Code Is Garbage

“Kode adalah Sampah”

Stefanus Ayudha
11 min readFeb 9, 2023
image src : google

Jargon tersebut sudah lama ada, akan tetapi nampaknya belum ada, atau sedikit orang yang menanggapinya dengan serius dan mencoba mencari solusinya.

Masalah ini jauh lebih serius dari sekedar jargon saja. Ini adalah masalah senilah Ratusan Juta bahkan Milyaran Rupiah.

“It is real, a real multi billion problem.”

Saya merekomendasikan khususnya untuk setiap Produk Owner / Project Manager dan Tech Lead dan para developer software memahami ini.

Cerita Singkat

Suatu ketika dalam interview saya untuk sebuah project berbasis Flutter, Product Manager menanyakan kepada saya;

“Apakah mas bisa menggunakan flutter?”

Saya menjawab “ya namun saya bukan Expert”. Saya adalah Android Developer, dan saya menggunakan Kotlin / Java / C++ Sebagai basis kode saya. Saya lalu mengatakan;

“Saya bukan seorang Expert dalam flutter, tetapi saya tau cara menulis kode dengan baik. Dan untuk saya pribadi itu adalah hal paling penting. Lebih penting dari stack apa yang akan kita gunakan nantinya.”

Interviewer kemudian menanyakan;

“Yang anda maksud dengan kode yang baik itu seperti apa?”

Seperti Apa Kode yang Baik Itu?

Ada banyak ide mengenai bagaimana kode yang baik itu, dan “Ya” semuanya benar. Tetapi apa benar saja cukup?

Jika anda bertanya kepada expert, mungkin dia akan menjawab : Kode yang baik adalah kode yang SOLID, atau Clean, atau Modular dan sebagainya, dan itu sermua Benar.

Tapi apakah Benar Saja cukup? Harap memahami ini kata-kata berikut;

“Setiap Ide memiliki Tujuan untuk diraih dan Value untuk diperoleh. Semua Ide itu benar, karena mereka memiliki pondasi Theory dan Value mereka sendiri. Dan apapun yang anda pilih adalah benar, jika memang value ide itu yang ingin anda peroleh.”
______
Ambil bagian artikel tentang kode yang baik mulai dari "Stefanus Ayudha" sampai "mencoba mencari solusinya." tanpa mengubah satu kata pun.

## MATERI EKSTRAKSI:
______
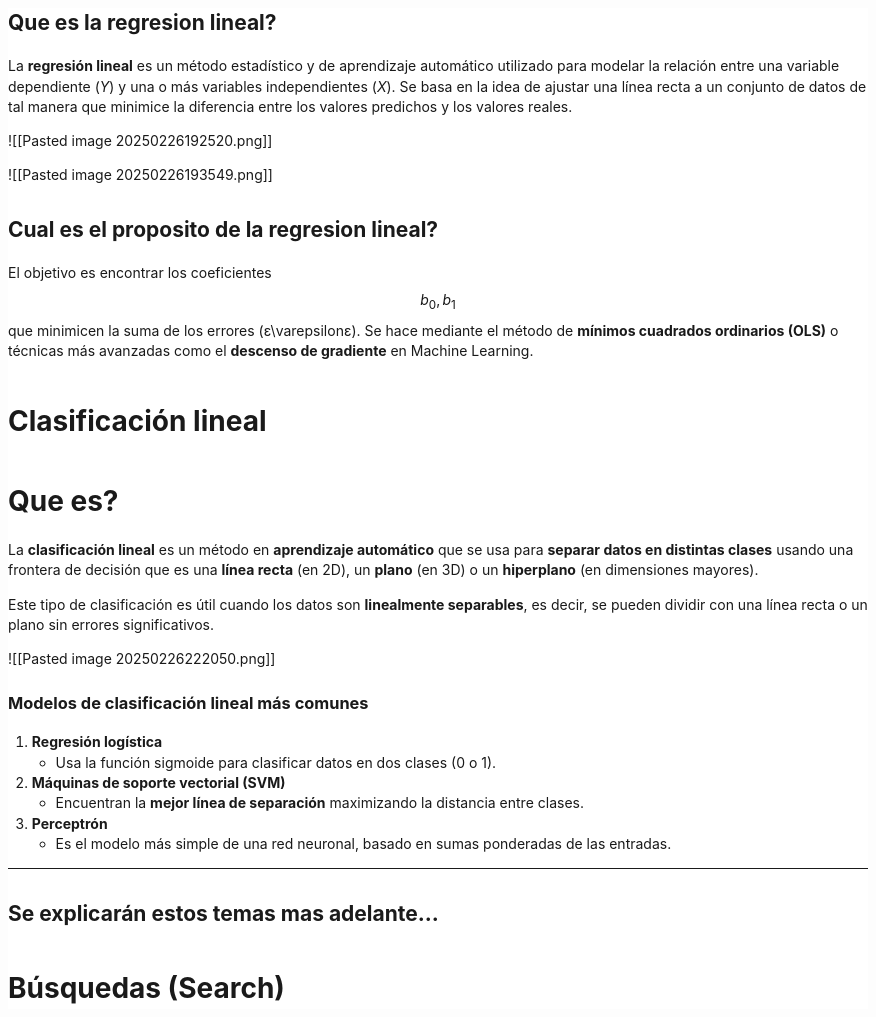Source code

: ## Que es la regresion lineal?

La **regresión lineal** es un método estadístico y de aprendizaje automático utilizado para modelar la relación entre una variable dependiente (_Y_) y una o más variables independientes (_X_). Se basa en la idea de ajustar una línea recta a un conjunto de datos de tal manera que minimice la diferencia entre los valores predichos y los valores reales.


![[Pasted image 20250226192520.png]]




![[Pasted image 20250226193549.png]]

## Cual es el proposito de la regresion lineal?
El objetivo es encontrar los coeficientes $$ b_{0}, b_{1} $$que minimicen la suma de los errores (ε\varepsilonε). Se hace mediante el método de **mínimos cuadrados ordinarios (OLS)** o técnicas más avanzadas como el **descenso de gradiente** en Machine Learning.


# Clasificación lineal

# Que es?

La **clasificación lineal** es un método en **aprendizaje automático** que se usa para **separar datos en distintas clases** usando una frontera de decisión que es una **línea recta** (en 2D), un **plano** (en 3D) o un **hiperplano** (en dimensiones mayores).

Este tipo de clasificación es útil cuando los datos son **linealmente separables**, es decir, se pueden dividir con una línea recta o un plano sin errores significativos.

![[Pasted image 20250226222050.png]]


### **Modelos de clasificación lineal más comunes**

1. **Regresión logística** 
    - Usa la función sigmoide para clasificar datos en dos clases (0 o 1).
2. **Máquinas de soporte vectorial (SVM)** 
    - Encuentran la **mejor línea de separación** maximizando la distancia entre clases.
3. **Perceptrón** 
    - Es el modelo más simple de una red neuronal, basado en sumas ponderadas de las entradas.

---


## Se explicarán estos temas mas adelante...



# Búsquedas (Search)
______
## KOTAK JAWABAN:
Stefanus Ayudha
11 min readFeb 9, 2023
image src : google

Jargon tersebut sudah lama ada, akan tetapi nampaknya belum ada, atau sedikit orang yang menanggapinya dengan serius dan mencoba mencari solusinya.